> _Extract to read_
◆ ◆ ◆

Inadequate Sanitation

Diarrhea among children younger than 5 years accounts for more than 47% of the total health-related economic impacts, the study found. Premature mortality and other health-related impacts of inadequate sanitation were the most costly at $38.5 billion, 72% of the total economic burden, followed by productive time lost to access sanitation facilities or sites for defecation at $10.7 billion, or 20%, and drinking water-related impacts at $4.2 billion, or 7.8%.

"The cost is more than I expected," Clarissa Brocklehurst, water, sanitation and hygiene chief at the United Nations Children's Fund, said in a telephone interview from New York. "Yet, if you know the scale of open defecation in India, it's not all that surprising."

More than half of India's 1.17 billion people were mobile-phone subscribers, yet only 366 million people had access to proper sanitation in 2008, a study published in April by the United Nations University, a UN research organ, found.

Eighteen percent of India's urban population and 69% of rural dwellers defecated daily in fields, bushes, beaches and other open spaces, according to a March report by the World Health Organization and Unicef.

"It's a long hard slog to change social norms around open defecation, to create an enabling environment where everybody can buy a toilet," said Brocklehurst, who has lived and worked in New Delhi. "There is no glitzy solution."

◆ ◆ ◆

> _Source data_
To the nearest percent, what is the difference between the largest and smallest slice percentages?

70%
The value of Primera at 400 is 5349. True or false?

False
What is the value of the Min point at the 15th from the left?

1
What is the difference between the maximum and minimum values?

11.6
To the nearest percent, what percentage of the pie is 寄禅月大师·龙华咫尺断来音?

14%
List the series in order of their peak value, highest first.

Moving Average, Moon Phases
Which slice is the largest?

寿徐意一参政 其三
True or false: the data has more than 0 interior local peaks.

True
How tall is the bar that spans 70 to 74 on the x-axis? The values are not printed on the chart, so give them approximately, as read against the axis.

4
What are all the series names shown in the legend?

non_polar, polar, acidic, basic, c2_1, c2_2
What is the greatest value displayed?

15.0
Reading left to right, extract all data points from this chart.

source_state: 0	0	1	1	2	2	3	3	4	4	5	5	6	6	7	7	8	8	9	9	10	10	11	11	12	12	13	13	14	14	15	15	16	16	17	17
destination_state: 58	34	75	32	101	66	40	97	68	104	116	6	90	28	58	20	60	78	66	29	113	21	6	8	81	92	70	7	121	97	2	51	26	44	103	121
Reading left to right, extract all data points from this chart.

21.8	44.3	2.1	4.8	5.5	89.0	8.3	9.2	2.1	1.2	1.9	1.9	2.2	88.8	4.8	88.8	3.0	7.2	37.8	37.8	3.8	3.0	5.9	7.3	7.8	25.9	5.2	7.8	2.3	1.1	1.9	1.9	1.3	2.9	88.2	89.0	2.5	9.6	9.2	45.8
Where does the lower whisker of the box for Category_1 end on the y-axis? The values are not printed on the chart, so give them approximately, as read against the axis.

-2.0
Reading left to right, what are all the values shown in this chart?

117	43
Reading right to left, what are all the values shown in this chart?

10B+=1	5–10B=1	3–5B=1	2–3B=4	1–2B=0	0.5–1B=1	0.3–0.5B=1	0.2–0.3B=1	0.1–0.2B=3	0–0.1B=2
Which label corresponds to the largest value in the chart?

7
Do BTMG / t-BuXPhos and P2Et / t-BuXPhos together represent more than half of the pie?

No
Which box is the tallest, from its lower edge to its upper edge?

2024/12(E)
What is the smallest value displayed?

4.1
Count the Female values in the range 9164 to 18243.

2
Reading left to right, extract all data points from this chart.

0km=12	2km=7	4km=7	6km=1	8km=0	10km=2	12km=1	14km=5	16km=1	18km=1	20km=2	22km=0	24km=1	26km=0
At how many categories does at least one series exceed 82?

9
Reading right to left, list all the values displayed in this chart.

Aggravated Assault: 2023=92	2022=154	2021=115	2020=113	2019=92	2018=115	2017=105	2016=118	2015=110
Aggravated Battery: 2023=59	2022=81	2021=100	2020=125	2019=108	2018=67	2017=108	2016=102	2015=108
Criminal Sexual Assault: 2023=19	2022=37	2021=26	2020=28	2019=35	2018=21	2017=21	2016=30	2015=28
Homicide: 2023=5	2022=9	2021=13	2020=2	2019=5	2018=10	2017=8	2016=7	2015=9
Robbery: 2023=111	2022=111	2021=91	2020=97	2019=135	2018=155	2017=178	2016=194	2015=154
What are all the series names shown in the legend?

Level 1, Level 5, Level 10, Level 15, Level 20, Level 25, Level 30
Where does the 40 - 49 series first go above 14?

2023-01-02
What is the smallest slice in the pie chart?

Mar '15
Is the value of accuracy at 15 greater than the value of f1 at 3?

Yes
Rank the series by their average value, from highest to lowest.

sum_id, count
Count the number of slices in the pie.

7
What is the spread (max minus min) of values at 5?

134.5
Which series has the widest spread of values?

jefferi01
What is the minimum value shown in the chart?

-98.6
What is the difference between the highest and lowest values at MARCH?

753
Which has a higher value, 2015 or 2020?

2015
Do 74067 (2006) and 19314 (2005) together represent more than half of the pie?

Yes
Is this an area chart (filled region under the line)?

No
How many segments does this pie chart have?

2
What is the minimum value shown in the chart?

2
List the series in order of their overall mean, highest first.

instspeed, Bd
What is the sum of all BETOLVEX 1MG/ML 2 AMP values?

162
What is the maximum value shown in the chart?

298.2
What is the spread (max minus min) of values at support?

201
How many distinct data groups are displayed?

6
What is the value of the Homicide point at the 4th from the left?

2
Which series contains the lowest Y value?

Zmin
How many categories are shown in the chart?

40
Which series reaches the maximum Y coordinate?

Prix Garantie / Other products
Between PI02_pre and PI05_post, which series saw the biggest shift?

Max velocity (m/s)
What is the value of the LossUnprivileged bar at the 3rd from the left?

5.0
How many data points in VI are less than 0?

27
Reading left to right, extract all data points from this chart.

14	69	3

◆ ◆ ◆

> _Problems to work on_
A. Condense the paragraph of the sanitation article that begins "Diarrhea among children" into a short bulleted list that keeps its main figures.
B. Pick out each line in the rows that contains the string "displayed".

> _Outputs by task_
A.
- Diarrhea in children under 5 accounts for more than 47% of total health-related economic impacts.
- Premature mortality and other health-related impacts are the costliest, at $38.5 billion (72% of the total economic burden).
- Productive time lost reaching sanitation facilities or defecation sites costs $10.7 billion (20%).
- Drinking water-related impacts cost $4.2 billion (7.8%).

B.
What is the greatest value displayed?
What is the smallest value displayed?
Reading right to left, list all the values displayed in this chart.
How many distinct data groups are displayed?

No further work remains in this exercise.